From what I understand, your parent talks about how the commands are built iteratively, with some kind of trial-error loop, which is a strength that is supposedly not emphasized enough. And I agree by the way. Nothing to do with how things are input.
comm -1 -3 <(ls -1 dataset-directory | \
grep '\d\d\d\d_A.csv' | \
cut -c 1-4 | \
python3 parse.py | \
uniq \
) \
<(seq 500)
is "Why would I want to write a complicated mess like that?" Just use ${FAVORITE_PROG_LANG:-Perl, Ruby, or whatever}". For many tasks, a short paragraph of code in a "normal" programming language is probably easier to write and is almost certainly a more robust, easier to maintain solution. However, this assumes that you knew what the problem was and that qualities like maintainability are a goal.Bernhardt's (and my) point is that sometimes you don't know what the goal is yet. Sometimes you just need to do a small, one-off task where a half-assed solutions might be appropriate... iff it's the right half of the ass. Unix shell gets that right for a really useful set of tasks.

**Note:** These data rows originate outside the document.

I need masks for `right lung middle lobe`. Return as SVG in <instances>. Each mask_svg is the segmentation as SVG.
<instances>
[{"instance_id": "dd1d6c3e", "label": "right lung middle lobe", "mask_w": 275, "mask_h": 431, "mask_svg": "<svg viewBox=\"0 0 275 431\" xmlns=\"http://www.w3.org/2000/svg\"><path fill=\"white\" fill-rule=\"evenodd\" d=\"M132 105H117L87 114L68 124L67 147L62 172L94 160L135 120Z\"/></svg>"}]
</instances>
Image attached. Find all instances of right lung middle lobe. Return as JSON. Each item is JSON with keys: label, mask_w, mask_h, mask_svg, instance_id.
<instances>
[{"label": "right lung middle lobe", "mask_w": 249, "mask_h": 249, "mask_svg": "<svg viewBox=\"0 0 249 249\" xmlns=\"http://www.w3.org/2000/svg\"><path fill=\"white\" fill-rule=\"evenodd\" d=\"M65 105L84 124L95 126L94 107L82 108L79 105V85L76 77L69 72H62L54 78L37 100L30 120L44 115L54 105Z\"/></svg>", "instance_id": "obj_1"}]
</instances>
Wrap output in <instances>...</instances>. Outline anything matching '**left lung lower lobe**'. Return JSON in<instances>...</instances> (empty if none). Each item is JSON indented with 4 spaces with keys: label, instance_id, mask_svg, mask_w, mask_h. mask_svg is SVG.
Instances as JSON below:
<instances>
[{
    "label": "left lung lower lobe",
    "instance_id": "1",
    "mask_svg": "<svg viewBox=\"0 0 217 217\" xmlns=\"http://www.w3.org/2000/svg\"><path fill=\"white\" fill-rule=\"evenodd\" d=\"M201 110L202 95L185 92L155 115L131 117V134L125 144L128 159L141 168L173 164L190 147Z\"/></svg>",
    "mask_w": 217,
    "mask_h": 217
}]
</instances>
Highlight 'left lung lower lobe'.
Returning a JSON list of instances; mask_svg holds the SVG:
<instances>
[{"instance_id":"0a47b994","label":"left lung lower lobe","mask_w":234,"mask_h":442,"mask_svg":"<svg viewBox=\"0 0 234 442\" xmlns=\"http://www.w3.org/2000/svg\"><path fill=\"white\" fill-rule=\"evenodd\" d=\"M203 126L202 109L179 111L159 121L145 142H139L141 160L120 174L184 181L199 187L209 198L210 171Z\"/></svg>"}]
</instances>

This works because you are free to utilize that powerful features incrementally, as needed. The interactive nature of the shell lets you explore the problem. The "better" version in a "proper" programming language doesn't exist when you don't yet know the exact nature of the problem. A half-assed bit of shell code that slowly evolved into something useful might be the step between "I have some data" and a larger "real" programming project.
That said, there is also wisdom in learning to recognize when your needs have outgrown "small, half-assed" solutions. If the project is growing and adding layers of complexity, it's probably time to switch to a more appropriate tool.
The first half of the job was exactly the process you described: start with one log file, craft a grep for it, craft a `grep -o` for the relevant part of each relevant line, add `sort | uniq -c | sort -r`, switch to zgrep for the archived rotated files, and so on.
The other half of the ass was done in a different language, using the output from the shell, because I needed to do a thousand or so lookups against a website and parse the results.
Composable shell tools is a very under-appreciated toolbox, IMO.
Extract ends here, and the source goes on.